Work order: Could you restate word for word each line from the top of the listing below through the line containing "1. one letter"? Keep the pictures out.

»»

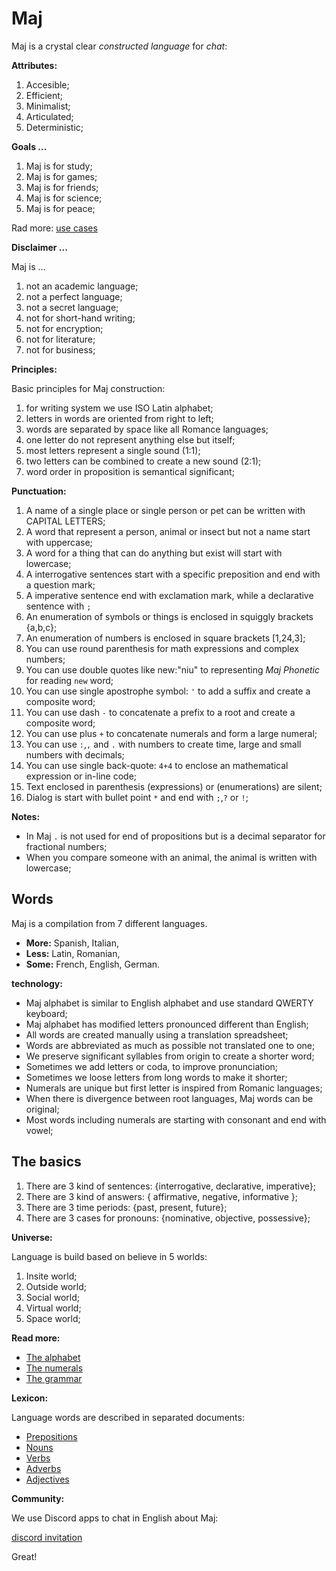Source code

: # Maj

Maj is a crystal clear _constructed language_ for _chat_:

**Attributes:**

1. Accesible;
2. Efficient;
3. Minimalist;
4. Articulated;
5. Deterministic;

**Goals ...**

1. Maj is for study;
2. Maj is for games;
3. Maj is for friends;
4. Maj is for science;
5. Maj is for peace;

Rad more: [use cases](case.md)

**Disclaimer ...**

Maj is ...

1. not an academic language;
1. not a perfect language;
1. not a secret language;
1. not for short-hand writing;
1. not for encryption;
1. not for literature;
1. not for business;

**Principles:**

Basic principles for Maj construction:

1. for writing system we use ISO Latin alphabet;
1. letters in words are oriented from right to left;
1. words are separated by space like all Romance languages;
1. one letter do not represent anything else but itself;
1. most letters represent a single sound (1:1);
1. two letters can be combined to create a new sound (2:1);
1. word order in proposition is semantical significant;


**Punctuation:**

1. A name of a single place or single person or pet can be written with CAPITAL LETTERS;
1. A word that represent a person, animal or insect but not a name start with uppercase;
1. A word for a thing that can do anything but exist will start with lowercase;
1. A interrogative sentences start with a specific preposition and end with a question mark;
1. A imperative sentence end with exclamation mark, while a declarative sentence with `;`
1. An enumeration of symbols or things is enclosed in squiggly brackets {a,b,c};
1. An enumeration of numbers is enclosed in square brackets [1,24,3];
1. You can use round parenthesis for math expressions and complex numbers;
1. You can use double quotes like new:"niu" to representing _Maj Phonetic_ for reading `new` word;
1. You can use single apostrophe symbol: `'` to add a suffix and create a composite word;
1. You can use dash `-` to concatenate a prefix to a root and create a composite word;
1. You can use plus `+` to concatenate numerals and form a large numeral;
1. You can use `:`,`,` and `.` with numbers to create time, large and small numbers with decimals;
1. You can use single back-quote: `4+4` to enclose an mathematical expression or in-line code;
1. Text enclosed in parenthesis (expressions) or (enumerations) are silent;
1. Dialog is start with bullet point `*` and end with `;`,`?` or `!`;

**Notes:**
* In Maj `.` is not used for end of propositions but is a decimal separator for fractional numbers;
* When you compare someone with an animal, the animal is written with lowercase;

## Words

Maj is a compilation from 7 different languages.

* **More:** Spanish, Italian, 
* **Less:** Latin, Romanian, 
* **Some:** French, English, German.

**technology:**

* Maj alphabet is similar to English alphabet and use standard QWERTY keyboard;
* Maj alphabet has modified letters pronounced different than English;
* All words are created manually using a translation spreadsheet;
* Words are abbreviated as much as possible not translated one to one;
* We preserve significant syllables from origin to create a shorter word;
* Sometimes we add letters or coda, to improve pronunciation;
* Sometimes we loose letters from long words to make it shorter;
* Numerals are unique but first letter is inspired from Romanic languages;
* When there is divergence between root languages, Maj words can be original;
* Most words including numerals are starting with consonant and end with vowel;

## The basics

1. There are 3 kind of sentences: {interrogative, declarative, imperative};
1. There are 3 kind of answers: { affirmative, negative, informative };
1. There are 3 time periods: {past, present, future};
1. There are 3 cases for pronouns: {nominative, objective, possessive};

**Universe:**

Language is build based on believe in 5 worlds:

1. Insite world; 
1. Outside world;
1. Social world;
1. Virtual world;
1. Space world;

**Read more:** 

* [The alphabet](alphabet.md)
* [The numerals](numerals.md)
* [The grammar](basic.md)

**Lexicon:**

Language words are described in separated documents:

* [Prepositions](preposition.md)
* [Nouns](nouns.md)
* [Verbs](verbs.md)
* [Adverbs](adverbs.md)
* [Adjectives](adjectives.md)

**Community:**

We use Discord apps to chat in English about Maj: 

[discord invitation](https://discord.gg/SRX3tse)

Great!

««

Expected answer:
Source code

: # Maj

Maj is a crystal clear _constructed language_ for _chat_:

**Attributes:**

1. Accesible;
2. Efficient;
3. Minimalist;
4. Articulated;
5. Deterministic;

**Goals ...**

1. Maj is for study;
2. Maj is for games;
3. Maj is for friends;
4. Maj is for science;
5. Maj is for peace;

Rad more: [use cases](case.md)

**Disclaimer ...**

Maj is ...

1. not an academic language;
1. not a perfect language;
1. not a secret language;
1. not for short-hand writing;
1. not for encryption;
1. not for literature;
1. not for business;

**Principles:**

Basic principles for Maj construction:

1. for writing system we use ISO Latin alphabet;
1. letters in words are oriented from right to left;
1. words are separated by space like all Romance languages;
1. one letter do not represent anything else but itself;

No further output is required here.